Crayola Treasure Adventures
Reviewing games that are clearly designed for children is a fraught activity - and it's worth saying from the very outset that if you're even within spitting distance of puberty, let alone actually through the whole traumatic thing, then you shouldn't touch Crayola Treasure Adventures with a bargepole, let alone a stylus.
It's about travelling around, talking with a suspicious red crayon and colouring things in, and not in an arty, "child-like-wonder" Okami sort of way; this is the kind of game where the red crayon regularly expresses how happy he is to have a friend like you. In the hands of an aging cynic, it feels like it's designed for juvenile loners who'll end up buying those pillows in the shape of women's bosoms to sleep on later in life.
Looking beyond my oh-so-clever adult cynicism for a minute, though - because I can only do the "look at me, I'm poking fun at a game designed for toddlers!
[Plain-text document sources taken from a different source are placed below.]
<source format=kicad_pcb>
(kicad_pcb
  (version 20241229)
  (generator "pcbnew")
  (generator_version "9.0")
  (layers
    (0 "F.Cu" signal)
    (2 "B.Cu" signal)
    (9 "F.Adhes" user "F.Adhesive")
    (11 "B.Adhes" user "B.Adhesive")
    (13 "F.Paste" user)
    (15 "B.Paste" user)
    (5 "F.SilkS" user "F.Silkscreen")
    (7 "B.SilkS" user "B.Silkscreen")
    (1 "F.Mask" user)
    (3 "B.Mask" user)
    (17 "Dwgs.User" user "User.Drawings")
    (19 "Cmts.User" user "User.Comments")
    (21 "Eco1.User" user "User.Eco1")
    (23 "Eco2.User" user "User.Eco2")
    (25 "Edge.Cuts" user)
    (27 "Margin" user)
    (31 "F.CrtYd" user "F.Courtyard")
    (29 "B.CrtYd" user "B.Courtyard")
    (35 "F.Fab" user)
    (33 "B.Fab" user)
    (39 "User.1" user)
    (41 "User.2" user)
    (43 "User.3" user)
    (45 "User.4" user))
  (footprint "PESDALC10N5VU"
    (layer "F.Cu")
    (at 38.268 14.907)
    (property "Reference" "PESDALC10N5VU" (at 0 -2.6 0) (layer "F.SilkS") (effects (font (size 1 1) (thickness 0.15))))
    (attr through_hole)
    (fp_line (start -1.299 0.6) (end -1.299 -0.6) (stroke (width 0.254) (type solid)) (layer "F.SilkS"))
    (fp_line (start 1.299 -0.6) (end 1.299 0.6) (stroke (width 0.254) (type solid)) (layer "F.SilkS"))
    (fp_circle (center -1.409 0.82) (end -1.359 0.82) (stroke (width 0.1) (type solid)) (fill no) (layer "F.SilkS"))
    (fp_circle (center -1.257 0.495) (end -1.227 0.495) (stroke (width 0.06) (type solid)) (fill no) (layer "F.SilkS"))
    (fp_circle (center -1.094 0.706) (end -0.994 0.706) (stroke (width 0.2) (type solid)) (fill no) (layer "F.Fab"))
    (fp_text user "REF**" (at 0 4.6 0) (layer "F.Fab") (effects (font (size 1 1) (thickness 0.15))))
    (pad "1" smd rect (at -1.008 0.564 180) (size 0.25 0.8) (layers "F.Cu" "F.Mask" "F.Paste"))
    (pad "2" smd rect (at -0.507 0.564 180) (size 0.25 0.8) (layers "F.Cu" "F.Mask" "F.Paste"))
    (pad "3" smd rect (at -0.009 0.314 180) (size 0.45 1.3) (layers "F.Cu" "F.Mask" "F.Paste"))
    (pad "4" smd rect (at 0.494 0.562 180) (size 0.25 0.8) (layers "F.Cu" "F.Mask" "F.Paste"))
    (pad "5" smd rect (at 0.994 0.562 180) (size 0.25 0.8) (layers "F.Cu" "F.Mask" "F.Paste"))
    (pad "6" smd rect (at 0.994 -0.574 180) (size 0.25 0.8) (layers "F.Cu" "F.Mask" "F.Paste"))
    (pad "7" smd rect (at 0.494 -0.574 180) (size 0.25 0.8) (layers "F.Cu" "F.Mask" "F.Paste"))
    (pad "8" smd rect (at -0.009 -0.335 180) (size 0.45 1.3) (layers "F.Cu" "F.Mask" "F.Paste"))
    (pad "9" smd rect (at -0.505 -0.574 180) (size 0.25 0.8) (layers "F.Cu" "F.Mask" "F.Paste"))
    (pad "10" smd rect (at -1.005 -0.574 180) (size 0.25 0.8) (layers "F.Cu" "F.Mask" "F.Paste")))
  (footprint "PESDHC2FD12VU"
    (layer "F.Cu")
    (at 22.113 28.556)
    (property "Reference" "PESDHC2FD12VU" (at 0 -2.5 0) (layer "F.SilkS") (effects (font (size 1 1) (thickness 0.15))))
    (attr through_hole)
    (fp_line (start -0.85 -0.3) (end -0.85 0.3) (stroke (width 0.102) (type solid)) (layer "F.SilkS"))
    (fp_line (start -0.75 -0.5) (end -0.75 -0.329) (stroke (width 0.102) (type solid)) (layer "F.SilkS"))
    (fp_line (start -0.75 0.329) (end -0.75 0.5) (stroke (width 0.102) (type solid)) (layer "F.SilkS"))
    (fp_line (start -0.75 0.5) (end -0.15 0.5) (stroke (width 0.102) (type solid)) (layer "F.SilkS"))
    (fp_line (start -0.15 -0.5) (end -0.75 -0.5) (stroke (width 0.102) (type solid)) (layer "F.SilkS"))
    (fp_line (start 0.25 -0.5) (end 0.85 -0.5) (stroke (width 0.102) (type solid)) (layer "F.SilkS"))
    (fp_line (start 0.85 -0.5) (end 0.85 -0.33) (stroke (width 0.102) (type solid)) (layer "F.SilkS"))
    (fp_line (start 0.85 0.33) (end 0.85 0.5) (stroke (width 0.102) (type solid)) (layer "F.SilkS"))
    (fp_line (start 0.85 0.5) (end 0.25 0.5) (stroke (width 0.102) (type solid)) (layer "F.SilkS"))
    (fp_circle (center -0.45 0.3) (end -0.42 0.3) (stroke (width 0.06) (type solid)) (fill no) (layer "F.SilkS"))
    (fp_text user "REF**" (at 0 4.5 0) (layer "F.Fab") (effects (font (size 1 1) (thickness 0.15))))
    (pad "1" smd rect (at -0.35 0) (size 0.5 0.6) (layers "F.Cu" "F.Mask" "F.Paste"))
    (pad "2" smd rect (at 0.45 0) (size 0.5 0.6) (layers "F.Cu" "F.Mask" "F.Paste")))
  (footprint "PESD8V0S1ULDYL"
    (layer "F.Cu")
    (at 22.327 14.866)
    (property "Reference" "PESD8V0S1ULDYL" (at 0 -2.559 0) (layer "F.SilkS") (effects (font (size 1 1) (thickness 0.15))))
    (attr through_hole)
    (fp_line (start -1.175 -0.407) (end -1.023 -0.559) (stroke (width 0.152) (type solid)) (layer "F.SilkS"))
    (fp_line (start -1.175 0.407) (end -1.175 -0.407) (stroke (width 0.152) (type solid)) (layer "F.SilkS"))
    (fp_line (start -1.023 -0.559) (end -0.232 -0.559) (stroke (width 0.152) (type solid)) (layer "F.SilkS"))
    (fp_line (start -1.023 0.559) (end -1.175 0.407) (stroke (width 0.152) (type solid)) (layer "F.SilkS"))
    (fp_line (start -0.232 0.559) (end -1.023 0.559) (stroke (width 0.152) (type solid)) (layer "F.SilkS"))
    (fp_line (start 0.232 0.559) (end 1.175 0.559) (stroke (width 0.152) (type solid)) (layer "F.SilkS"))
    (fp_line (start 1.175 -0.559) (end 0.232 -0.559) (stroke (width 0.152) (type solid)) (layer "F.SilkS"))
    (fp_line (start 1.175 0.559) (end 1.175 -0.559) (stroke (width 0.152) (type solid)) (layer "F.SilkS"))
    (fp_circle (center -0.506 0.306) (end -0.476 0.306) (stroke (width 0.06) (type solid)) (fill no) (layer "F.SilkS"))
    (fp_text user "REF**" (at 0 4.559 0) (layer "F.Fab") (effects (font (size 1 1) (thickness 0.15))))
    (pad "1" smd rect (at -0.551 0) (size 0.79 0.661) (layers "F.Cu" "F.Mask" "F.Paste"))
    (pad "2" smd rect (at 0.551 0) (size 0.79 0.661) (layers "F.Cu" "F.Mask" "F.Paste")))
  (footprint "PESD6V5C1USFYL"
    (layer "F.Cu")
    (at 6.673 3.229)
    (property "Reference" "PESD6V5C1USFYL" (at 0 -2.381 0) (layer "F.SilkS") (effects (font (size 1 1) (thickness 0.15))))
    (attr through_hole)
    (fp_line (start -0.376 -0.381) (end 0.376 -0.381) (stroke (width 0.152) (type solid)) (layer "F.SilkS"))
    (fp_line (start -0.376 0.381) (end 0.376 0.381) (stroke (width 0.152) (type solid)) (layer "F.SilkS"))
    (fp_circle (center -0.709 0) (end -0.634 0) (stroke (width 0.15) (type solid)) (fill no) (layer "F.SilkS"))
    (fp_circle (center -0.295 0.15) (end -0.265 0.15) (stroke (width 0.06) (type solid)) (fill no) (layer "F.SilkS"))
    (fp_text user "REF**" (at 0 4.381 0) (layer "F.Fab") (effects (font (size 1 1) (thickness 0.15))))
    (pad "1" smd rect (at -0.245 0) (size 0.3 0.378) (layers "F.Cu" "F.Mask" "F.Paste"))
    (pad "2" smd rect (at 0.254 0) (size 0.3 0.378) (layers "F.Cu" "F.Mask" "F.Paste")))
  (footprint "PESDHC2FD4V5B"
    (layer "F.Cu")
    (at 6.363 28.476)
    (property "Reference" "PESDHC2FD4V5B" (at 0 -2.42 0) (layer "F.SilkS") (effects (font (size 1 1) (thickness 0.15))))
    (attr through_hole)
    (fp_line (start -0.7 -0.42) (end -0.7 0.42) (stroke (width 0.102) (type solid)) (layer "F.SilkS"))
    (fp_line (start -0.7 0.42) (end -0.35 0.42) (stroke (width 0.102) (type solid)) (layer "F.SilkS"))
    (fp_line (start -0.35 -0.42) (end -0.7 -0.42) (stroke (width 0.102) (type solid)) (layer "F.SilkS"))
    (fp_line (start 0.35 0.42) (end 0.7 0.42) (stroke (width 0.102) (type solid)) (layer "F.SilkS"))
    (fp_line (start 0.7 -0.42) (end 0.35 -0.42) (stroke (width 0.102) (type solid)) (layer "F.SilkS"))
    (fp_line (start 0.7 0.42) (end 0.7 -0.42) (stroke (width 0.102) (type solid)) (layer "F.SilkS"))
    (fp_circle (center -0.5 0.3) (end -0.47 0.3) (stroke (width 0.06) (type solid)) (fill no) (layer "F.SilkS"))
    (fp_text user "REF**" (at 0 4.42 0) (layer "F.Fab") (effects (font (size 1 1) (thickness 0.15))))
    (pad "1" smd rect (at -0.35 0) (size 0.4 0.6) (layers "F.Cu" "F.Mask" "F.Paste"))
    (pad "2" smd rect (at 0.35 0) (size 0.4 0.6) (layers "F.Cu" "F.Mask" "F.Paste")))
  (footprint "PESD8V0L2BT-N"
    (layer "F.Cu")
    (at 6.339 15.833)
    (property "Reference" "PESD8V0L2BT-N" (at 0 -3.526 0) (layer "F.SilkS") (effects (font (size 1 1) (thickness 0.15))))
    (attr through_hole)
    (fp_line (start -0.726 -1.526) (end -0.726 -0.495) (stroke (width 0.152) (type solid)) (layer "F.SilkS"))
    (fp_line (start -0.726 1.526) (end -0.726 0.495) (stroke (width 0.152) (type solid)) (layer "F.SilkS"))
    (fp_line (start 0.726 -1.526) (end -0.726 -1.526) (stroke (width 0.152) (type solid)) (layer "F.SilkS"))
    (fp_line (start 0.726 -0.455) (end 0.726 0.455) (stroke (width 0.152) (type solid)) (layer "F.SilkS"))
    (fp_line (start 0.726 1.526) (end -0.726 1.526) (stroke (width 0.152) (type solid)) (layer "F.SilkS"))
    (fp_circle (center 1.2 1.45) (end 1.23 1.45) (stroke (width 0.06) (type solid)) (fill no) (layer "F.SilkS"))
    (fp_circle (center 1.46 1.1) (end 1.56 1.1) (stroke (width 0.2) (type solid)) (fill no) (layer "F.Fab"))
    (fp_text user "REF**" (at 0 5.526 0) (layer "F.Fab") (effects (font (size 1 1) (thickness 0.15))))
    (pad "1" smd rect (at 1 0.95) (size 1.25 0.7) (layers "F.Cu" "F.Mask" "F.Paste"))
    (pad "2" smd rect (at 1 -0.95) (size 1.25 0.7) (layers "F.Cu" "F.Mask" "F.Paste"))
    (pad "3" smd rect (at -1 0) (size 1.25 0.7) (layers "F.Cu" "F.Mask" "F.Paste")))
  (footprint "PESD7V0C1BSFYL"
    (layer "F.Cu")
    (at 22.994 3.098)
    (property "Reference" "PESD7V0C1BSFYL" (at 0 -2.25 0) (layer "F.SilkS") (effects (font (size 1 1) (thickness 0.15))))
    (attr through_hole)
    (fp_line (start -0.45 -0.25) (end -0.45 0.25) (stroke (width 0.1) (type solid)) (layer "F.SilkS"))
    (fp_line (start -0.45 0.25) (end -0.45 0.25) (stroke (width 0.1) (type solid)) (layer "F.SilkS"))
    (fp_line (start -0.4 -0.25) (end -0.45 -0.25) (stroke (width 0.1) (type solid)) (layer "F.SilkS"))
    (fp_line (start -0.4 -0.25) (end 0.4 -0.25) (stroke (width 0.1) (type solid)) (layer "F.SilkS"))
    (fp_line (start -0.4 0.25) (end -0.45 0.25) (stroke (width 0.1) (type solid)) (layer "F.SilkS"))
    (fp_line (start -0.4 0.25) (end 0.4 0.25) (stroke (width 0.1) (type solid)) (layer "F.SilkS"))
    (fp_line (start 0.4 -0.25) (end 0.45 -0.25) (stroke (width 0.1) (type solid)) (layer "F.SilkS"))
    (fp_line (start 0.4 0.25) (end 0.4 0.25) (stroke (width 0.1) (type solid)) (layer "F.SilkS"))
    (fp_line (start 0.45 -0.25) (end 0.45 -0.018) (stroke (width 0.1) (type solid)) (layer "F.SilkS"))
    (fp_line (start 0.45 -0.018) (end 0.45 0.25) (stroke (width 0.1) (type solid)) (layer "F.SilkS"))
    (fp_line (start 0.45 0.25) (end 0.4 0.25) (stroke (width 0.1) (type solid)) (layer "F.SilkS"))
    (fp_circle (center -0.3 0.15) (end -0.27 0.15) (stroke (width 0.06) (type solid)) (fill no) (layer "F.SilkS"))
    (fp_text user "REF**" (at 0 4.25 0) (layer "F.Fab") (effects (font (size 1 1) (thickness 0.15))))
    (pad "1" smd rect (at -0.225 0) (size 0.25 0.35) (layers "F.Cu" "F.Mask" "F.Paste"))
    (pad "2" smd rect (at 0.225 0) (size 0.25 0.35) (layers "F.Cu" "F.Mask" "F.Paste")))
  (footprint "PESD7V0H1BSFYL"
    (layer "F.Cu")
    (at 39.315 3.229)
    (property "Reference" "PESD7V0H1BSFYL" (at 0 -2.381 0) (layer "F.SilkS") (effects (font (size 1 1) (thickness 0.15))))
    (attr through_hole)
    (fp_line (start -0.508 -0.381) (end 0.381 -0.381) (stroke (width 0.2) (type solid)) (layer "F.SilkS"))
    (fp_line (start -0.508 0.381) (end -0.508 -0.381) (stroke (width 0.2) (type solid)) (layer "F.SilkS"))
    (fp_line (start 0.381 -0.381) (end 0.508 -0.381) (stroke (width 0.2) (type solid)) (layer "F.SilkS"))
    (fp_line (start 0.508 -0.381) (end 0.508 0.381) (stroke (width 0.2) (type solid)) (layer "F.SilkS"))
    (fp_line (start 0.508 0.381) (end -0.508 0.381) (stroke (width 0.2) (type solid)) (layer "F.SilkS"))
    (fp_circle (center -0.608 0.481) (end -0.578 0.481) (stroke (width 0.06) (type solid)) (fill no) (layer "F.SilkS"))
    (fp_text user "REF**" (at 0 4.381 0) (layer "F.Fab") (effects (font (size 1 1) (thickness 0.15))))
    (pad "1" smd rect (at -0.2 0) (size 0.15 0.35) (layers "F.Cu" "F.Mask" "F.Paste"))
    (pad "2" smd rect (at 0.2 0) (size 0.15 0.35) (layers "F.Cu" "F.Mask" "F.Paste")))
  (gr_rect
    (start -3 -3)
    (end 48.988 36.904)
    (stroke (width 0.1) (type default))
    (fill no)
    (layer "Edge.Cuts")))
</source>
Guffaw!" act for so long before I feel like feeding my own face into a blender - Crayola Treasure Adventures is actually quite a confusing piece of software. I understand that it's not aimed at me, but I'm struggling to work out who it is aimed at.
The thing is, it's incredibly simple. There are a mere handful of puzzles - some jigsaws, all of them very easy indeed, some join-the-dots puzzles (which all boil down to drawing a circle, in essence) and some colouring-in puzzles, which just ask you to scrub bits of the screen. In terms of actual game, that's it - and I can't escape the feeling that any child who can read (required to follow the dialogue and instructions) and count (required for joining the dots) is probably going to feel quite insulted by the whole thing.
Rather better is the colouring book section, which gives your nipper a huge selection of Crayola colours to choose from, and lets them go wild on the DS screen, colouring in a library of images. Cunningly, the DS is actually better than a normal colouring book, in a sense - it detects which area you started colouring in, and doesn't let you go over the borders of that area until you lift the stylus. On the downside, of course, there's no way to print out or share your images, which makes us suspect that most proud parents would be better off investing in some real crayons for their budding Picassos.
Perhaps there's a market here for parents of very small children, who want to play the game with them - treating it, in essence, as an interactive storybook and colouring book. If so, then it probably hits that mark quite nicely - but the absolutely tiny amount of adventure content, and the fact that the puzzles simply won't be any challenge to a child of reading age, makes it impossible to give this game a particularly good score. We doubt it was on many wish-lists anyway - but for parents in the audience, honestly, we'd suggest easily washable walls and a nice pack of real Crayolas any day.